Aug 7 – Pope St Sixtus II, d. 258 AD, Martyr


-Pope Sixte II, Sandro Botticelli, ~1480, fresco, Sistine Chapel, Vatican

Adult convert to Catholic Christianity and Pope from Aug 30, 257 to Aug 6, 258, Sixtus, who was Greek by birth, is shared with you primarily because he points to another saint, Lawrence, whom, much to your dismay :), I am sure, I will share with you in three days time.

Sixtus dealt with the controversy concerning Baptism by heretics. He believed that anyone who was baptized with a desire to be a Christian, even if the Baptism was performed by a heretic, was truly baptized into the Faith, and that the validity of that faith was based on the person’s own desire and actions to be a Christian, not the errors of the person who performed the sacrament.

While celebrating Mass at the tomb of Saint Callistus, he was arrested as part of the persecutions of Valerian. He was beheaded with six deacons and sub-deacons, and was buried in the same catacomb where he had been celebrating Mass when he was arrested.

“Where are you going, my dear father, without your son? Where are you hurrying off to, holy priest, without your deacon? Before you never mounted the altar of sacrifice without your servant, and now you wish to do it without me?”

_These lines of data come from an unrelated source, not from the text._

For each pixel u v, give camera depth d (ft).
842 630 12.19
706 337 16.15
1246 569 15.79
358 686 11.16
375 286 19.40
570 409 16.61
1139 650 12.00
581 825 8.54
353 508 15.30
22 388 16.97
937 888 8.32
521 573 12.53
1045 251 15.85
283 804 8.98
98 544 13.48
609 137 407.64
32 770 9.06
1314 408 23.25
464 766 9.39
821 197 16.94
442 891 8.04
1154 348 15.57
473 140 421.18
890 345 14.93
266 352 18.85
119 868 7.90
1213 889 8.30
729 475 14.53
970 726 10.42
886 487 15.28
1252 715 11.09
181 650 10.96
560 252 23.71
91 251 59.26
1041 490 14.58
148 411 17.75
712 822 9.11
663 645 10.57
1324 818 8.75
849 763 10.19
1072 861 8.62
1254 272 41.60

St Lawrence, Archdeacon of Rome, to Pope St Sixtus II, 258A D, calling out to the soon to be martyred Successor of St Peter, as the Pope was being led to his execution.

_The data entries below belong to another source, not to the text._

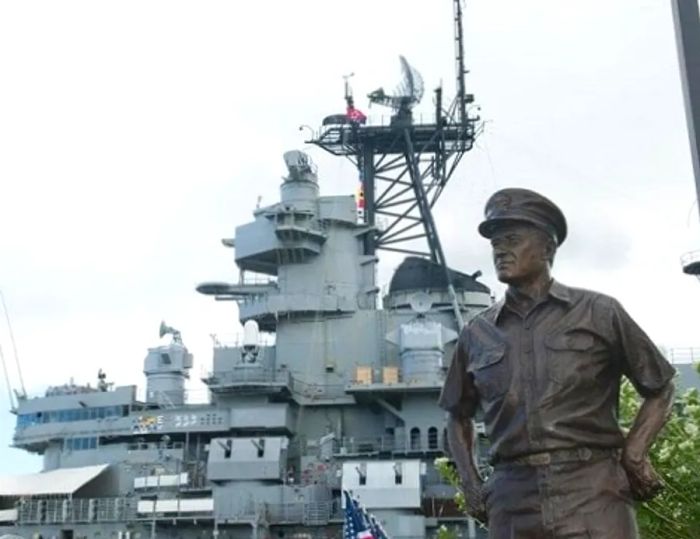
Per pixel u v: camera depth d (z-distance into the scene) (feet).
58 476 134.51
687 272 56.34
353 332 136.46
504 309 15.34
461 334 16.08
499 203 15.07
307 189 140.15
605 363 14.66
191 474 130.93
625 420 34.83
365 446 130.31
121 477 133.80
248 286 143.54
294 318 137.28
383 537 65.57
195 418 132.98
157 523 127.13
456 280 141.08
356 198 143.95
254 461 126.11
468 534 120.16
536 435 14.25
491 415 14.94
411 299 132.98
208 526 127.13
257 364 131.85
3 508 138.00
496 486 14.76
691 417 35.86
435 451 126.11
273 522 123.03
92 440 138.51
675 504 34.71
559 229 15.28
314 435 134.00
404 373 129.08
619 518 14.01
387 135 149.48
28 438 142.82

http://upload.wikimedia.org/wikipedia/commons/e/ed/PopesixtusII.jpg

The tomb of Sixtus was enscribed thus, by Pope St Damasus I, whom we shall also hear about again later this month:

“At the time when the sword pierced the bowels of the Mother, I, buried here, taught as Pastor the Word of God; when suddenly the soldiers rushed in and dragged me from the chair. The faithful offered their necks to the sword, but as soon as the Pastor saw the ones who wished to rob him of the palm (of martyrdom) he was the first to offer himself and his own head, not tolerating that the (pagan) frenzy should harm the others. Christ, who gives recompense, made manifest the Pastor’s merit, preserving unharmed the flock.”